I want to group by text. If the text does not change, then the rank remains. For example

+---+----+----+
| id|text|rank|
+---+----+----+
| p1|  t1|   1|
| p2|  t1|   1|
| p3|  t1|   1|
| p4|  t2|   2|
| p4|  t3|   3|
| p4|  t3|   3|
+---+----+----

Unfortunately, the rank function does not give what I need.

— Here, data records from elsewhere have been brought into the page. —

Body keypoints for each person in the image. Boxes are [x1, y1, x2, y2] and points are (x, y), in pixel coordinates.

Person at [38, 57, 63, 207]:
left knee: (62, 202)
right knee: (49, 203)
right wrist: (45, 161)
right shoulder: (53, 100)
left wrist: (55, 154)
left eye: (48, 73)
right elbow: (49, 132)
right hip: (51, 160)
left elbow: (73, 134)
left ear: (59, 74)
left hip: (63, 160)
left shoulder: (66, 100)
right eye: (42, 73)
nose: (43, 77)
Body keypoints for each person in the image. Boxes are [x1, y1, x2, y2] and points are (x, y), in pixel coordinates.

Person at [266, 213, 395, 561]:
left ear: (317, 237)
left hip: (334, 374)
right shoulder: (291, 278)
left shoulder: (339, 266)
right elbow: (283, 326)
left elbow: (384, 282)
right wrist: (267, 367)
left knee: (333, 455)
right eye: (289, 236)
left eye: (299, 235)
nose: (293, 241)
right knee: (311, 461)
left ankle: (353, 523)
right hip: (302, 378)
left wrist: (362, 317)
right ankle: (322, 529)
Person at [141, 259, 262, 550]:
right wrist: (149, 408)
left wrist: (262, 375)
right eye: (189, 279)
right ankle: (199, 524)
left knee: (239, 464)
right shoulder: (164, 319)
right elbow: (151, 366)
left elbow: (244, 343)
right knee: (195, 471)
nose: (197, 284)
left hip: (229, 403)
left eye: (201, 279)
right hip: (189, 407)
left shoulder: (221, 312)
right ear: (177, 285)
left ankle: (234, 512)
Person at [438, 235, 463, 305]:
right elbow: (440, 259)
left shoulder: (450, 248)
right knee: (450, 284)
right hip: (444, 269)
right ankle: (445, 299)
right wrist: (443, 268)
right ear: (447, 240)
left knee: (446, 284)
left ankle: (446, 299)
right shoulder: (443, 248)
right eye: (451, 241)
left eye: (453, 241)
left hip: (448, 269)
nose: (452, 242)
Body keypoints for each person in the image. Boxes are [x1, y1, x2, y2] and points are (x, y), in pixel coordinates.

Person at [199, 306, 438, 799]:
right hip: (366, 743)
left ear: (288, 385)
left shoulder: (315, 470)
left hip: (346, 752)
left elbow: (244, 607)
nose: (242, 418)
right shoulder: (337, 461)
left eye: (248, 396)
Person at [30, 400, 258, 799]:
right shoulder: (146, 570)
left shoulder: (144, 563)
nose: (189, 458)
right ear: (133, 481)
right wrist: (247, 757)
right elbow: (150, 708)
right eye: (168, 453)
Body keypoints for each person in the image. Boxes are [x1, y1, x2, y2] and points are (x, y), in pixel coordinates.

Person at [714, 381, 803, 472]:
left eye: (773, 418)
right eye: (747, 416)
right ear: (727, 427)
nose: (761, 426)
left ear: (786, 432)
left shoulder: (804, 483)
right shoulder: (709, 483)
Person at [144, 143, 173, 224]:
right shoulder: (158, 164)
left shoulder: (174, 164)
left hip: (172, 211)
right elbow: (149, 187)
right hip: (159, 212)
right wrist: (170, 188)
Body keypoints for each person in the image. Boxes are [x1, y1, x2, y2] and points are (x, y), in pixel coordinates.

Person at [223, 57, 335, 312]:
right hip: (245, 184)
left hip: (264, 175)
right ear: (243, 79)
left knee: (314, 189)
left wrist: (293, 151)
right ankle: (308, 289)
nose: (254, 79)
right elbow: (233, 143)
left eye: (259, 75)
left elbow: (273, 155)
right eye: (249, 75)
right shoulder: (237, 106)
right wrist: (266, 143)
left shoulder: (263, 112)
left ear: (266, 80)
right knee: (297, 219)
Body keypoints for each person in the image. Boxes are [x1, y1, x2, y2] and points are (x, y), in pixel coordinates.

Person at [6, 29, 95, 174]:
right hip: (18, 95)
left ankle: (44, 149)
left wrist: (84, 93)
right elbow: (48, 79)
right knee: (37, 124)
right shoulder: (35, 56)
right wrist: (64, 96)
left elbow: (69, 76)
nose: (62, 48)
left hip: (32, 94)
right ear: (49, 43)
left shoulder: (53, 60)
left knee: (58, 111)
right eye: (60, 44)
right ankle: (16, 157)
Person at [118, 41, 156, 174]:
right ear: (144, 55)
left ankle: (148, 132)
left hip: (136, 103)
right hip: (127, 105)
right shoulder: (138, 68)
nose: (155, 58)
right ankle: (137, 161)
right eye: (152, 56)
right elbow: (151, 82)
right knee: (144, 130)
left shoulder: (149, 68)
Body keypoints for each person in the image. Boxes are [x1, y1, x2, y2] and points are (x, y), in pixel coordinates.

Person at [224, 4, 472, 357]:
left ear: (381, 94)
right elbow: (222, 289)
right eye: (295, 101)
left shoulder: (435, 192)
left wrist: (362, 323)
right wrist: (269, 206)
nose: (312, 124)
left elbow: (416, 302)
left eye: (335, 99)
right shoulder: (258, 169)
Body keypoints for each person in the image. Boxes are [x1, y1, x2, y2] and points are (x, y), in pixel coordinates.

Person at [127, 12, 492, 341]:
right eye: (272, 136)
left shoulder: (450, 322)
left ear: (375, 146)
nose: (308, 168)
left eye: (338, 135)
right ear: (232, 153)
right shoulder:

w = Window.partitionBy("text").orderBy("id")
sdf2 = sdf.withColumn("rank", F.rank().over(w))
sdf2.show()
+---+----+----+
| id|text|rank|
+---+----+----+
| p1|  t1|   1|
| p2|  t1|   2|
| p3|  t1|   3|
| p4|  t2|   1|
| p4|  t3|   1|
| p4|  t3|   1|
+---+----+----+
Ric S
  • 9,073
  • 3
  • 25
  • 51
Rory
  • 471
  • 2
  • 11
  • You want to group only by text or by id too? For instance, if the third row was `p3, t2` instead of `p3, t1`, what would that rank be? – Ric S Mar 13 '23 at 14:54
  • Yeah i want group only by text. if the third row was p3, t2 instead of p3, t1. the rank would be 2 – Rory Mar 13 '23 at 14:55

1 Answers1

1

It seems you are not looking to rank your observations within a group, but to convert a categorical variable into numeric. You can do this with StringIndexer:

from pyspark.ml.feature import StringIndexer

indexer = StringIndexer(inputCol='text', outputCol='rank', stringOrderType='alphabetAsc')
indexer_fitted = indexer.fit(sdf)
sdf = indexer_fitted.transform(sdf)

sdf = sdf.withColumn('rank', F.col('rank').cast('int'))
sdf.show()
+---+----+----+
| id|text|rank|
+---+----+----+
| p1|  t1|   0|
| p2|  t1|   0|
| p3|  t1|   0|
| p4|  t2|   1|
| p4|  t3|   2|
| p4|  t3|   2|
+---+----+----+
Ric S
  • 9,073
  • 3
  • 25
  • 51